The present invention is not limited to the present embodiment, and the specific configuration of each component can be appropriately designed.

[0038]

As described above, the present invention is constructed as described above. By using a mechanical system that does not use sealed oil, there is no need to worry about an oil leakage seal or a structure to prevent this. It is excellent in mass productivity, and unlike the conventional mechanical type, which simply generates a predetermined rotational resistance by simply pressing against the sliding surface, like the oil damper device, the speed regulation accuracy even in long-term use This is an epoch-making mechanical governing device with excellent durability and excellent durability.

[Brief description of the drawings]

FIG. 1 is a schematic sectional view of a first embodiment.

FIG. 2 is a schematic sectional view of the first embodiment with a part cut away.

FIG. 3 is an explanatory view showing an engagement groove of the first embodiment.

FIG. 4 is an explanatory view showing an engagement projection of the first embodiment.

FIG. 5 is an explanatory perspective view showing a use state of the first embodiment.

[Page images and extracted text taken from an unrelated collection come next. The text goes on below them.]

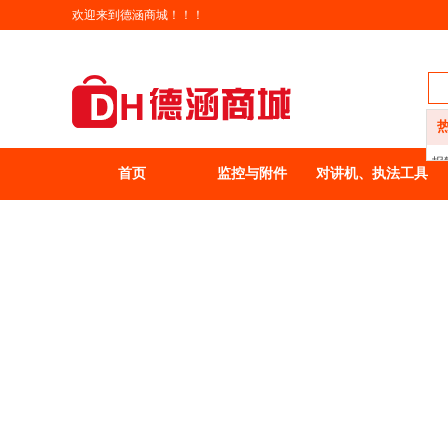
欢迎来到德涵商城！！！
报
首页
监控与附件
对讲机、执法工具
智
装
办
农
家
女
男
卫
洗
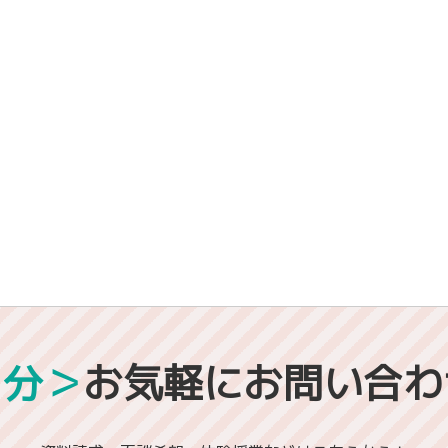
1分＞
お気軽にお問い合わ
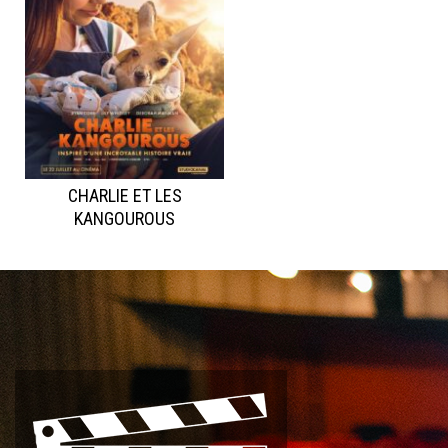
CHARLIE ET LES
KANGOUROUS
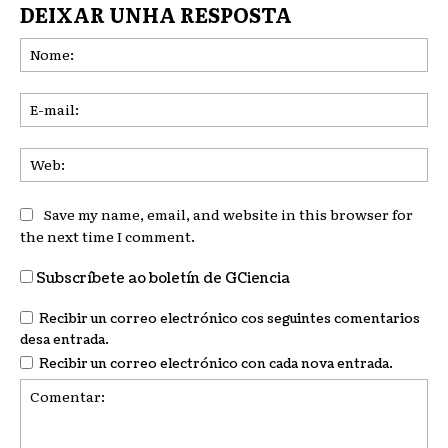
DEIXAR UNHA RESPOSTA
No
E-
mai
We
Save my name, email, and website in this browser for
the next time I comment.
Subscríbete ao boletín de GCiencia
Recibir un correo electrónico cos seguintes comentarios
desa entrada.
Recibir un correo electrónico con cada nova entrada.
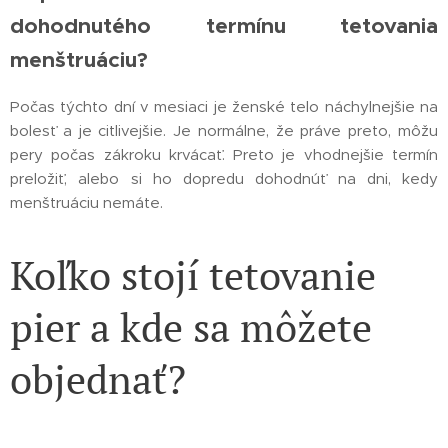
dohodnutého termínu tetovania
menštruáciu?
Počas týchto dní v mesiaci je ženské telo náchylnejšie na
bolesť a je citlivejšie. Je normálne, že práve preto, môžu
pery počas zákroku krvácať. Preto je vhodnejšie termín
preložiť, alebo si ho dopredu dohodnúť na dni, kedy
menštruáciu nemáte.
Koľko stojí tetovanie
pier a kde sa môžete
objednať?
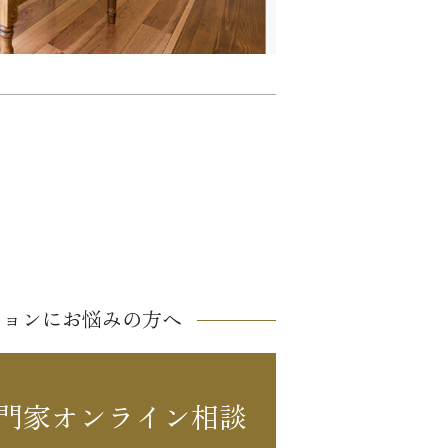
ションにお悩みの方へ
門家オンライン相談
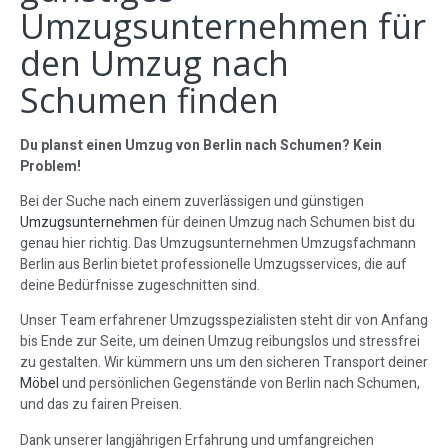
Umzugsunternehmen für
den Umzug nach
Schumen finden
Du planst einen Umzug von Berlin nach Schumen? Kein
Problem!
Bei der Suche nach einem zuverlässigen und günstigen
Umzugsunternehmen
für deinen Umzug nach Schumen bist du
genau hier richtig. Das Umzugsunternehmen Umzugsfachmann
Berlin aus Berlin bietet professionelle Umzugsservices, die auf
deine Bedürfnisse zugeschnitten sind.
Unser Team erfahrener Umzugsspezialisten steht dir von Anfang
bis Ende zur Seite, um deinen Umzug reibungslos und stressfrei
zu gestalten. Wir kümmern uns um den sicheren Transport deiner
Möbel
und persönlichen Gegenstände von Berlin nach Schumen,
und das zu fairen Preisen.
Dank unserer langjährigen Erfahrung und umfangreichen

FIG. 6 shows an operation state 1 of the engagement protrusion and the engagement groove according to the first embodiment.
FIG.

FIG. 7 shows an operation state 2 of the engagement convex portion and the engagement groove of the first embodiment.
FIG.

FIG. 8 is an operation state 3 of the engagement convex portion and the engagement groove of the first embodiment.
FIG.

FIG. 9 is an explanatory perspective view of a second embodiment.

[Explanation of symbols]

 DESCRIPTION OF SYMBOLS 1 First member 2 Second member 3 Rotating part 4 Fixed side part, bearing part 5 Engagement groove 6 Engagement convex part

Claims (3)

[Claims] 1. A mechanical speed controller for automatically adjusting a rotation speed of a second member rotatably provided with respect to a first member, wherein the relative rotation of the second member is controlled by the relative rotation of the second member. A meandering engagement groove is provided on one of a rotating portion that moves and a fixed side portion that is a fixed side with respect to the rotating portion or a bearing portion that supports the rotating portion. An engaging projection is provided for engaging with the mating groove, and the engagement is formed according to the meandering of the engaging groove so that the engagement state between the engaging groove and the engaging projection is maintained during the relative rotation. A mating convex portion or an engaging groove is slidably provided in a meandering direction, and if the rotation speed of the second member with respect to the first member is low, the sliding movement of the engaging convex portion or the engaging groove follows. Therefore, the rotational resistance due to the meandering of the engagement groove is small, and conversely, if the rotational speed is high, the rotational resistance is large. A mechanical governing device characterized in that it is configured to be easy to use. 2. The structure according to claim 2, wherein said engaging groove meanders in a horizontal direction with respect to a rotation direction of said engaging protrusion when said engaging protrusion is relatively rotated with respect to said engaging groove. 2. The mechanical governing device according to claim 1, wherein the engaging protrusion is configured to be slidable relative to the engaging groove in the left-right direction. 3. The engagement groove forms a smooth meandering curve, and when the rotation speed of the second member is relatively increased with respect to the first member under a constant load, the rotation speed is increased. The mechanical governing device according to any one of claims 1 and 2, wherein the relative rotational speed is configured to relatively rotate at a substantially constant low speed by increasing the rotational resistance.